PROBLEM TO WORK ON: Give again the lines from the line with "consentement peut être" to the last line of the records, exactly and in full. Do not carry over any pictures.

DATA RECORDS:
*-*-*

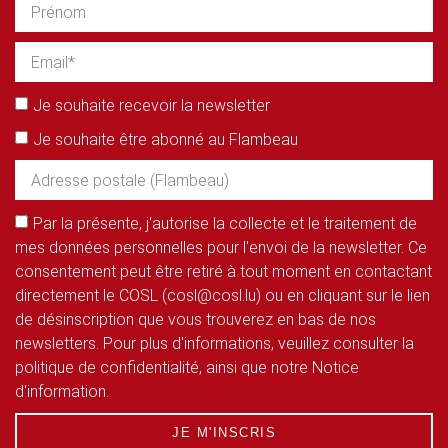
Je souhaite recevoir la newsletter
Je souhaite être abonné au Flambeau
Par la présente, j'autorise la collecte et le traitement de
mes données personnelles pour l'envoi de la newsletter. Ce
consentement peut être retiré à tout moment en contactant
directement le COSL (cosl@cosl.lu) ou en cliquant sur le lien
de désinscription que vous trouverez en bas de nos
newsletters. Pour plus d'informations, veuillez consulter la
politique de confidentialité, ainsi que notre Notice
d'information.
JE M'INSCRIS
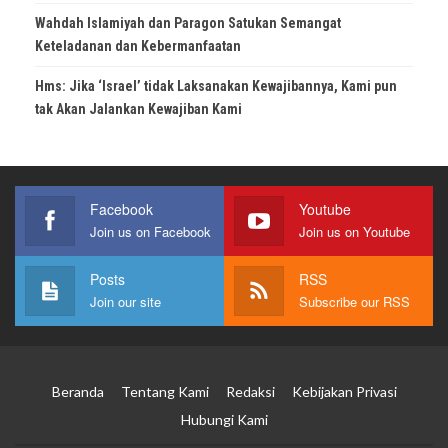
Wahdah Islamiyah dan Paragon Satukan Semangat
Keteladanan dan Kebermanfaatan
Hms: Jika ‘Israel’ tidak Laksanakan Kewajibannya, Kami pun
tak Akan Jalankan Kewajiban Kami
Facebook
Youtube
Join us on Facebook
Join us on Youtube
Posts
RSS
Join our site
Subscribe our RSS
Beranda
Tentang Kami
Redaksi
Kebijakan Privasi
Hubungi Kami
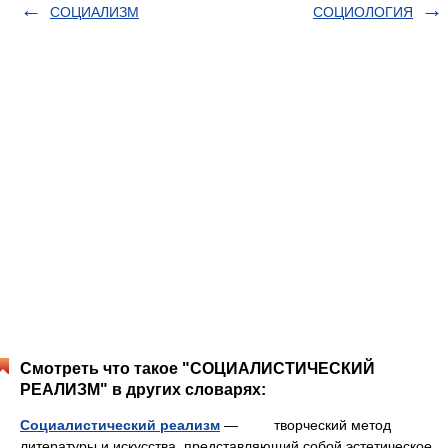
СОЦИАЛИЗМ
СОЦИОЛОГИЯ
Смотреть что такое "СОЦИАЛИСТИЧЕСКИЙ
РЕАЛИЗМ" в других словарях:
Социалистический реализм
— творческий метод
литературы и искусства, представляющий собой эстетическое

*-*-*

REPLY:
consentement peut être retiré à tout moment en contactant
directement le COSL (cosl@cosl.lu) ou en cliquant sur le lien
de désinscription que vous trouverez en bas de nos
newsletters. Pour plus d'informations, veuillez consulter la
politique de confidentialité, ainsi que notre Notice
d'information.
JE M'INSCRIS
Wahdah Islamiyah dan Paragon Satukan Semangat
Keteladanan dan Kebermanfaatan
Hms: Jika ‘Israel’ tidak Laksanakan Kewajibannya, Kami pun
tak Akan Jalankan Kewajiban Kami
Facebook
Youtube
Join us on Facebook
Join us on Youtube
Posts
RSS
Join our site
Subscribe our RSS
Beranda
Tentang Kami
Redaksi
Kebijakan Privasi
Hubungi Kami
СОЦИАЛИЗМ
СОЦИОЛОГИЯ
Смотреть что такое "СОЦИАЛИСТИЧЕСКИЙ
РЕАЛИЗМ" в других словарях:
Социалистический реализм
— творческий метод
литературы и искусства, представляющий собой эстетическое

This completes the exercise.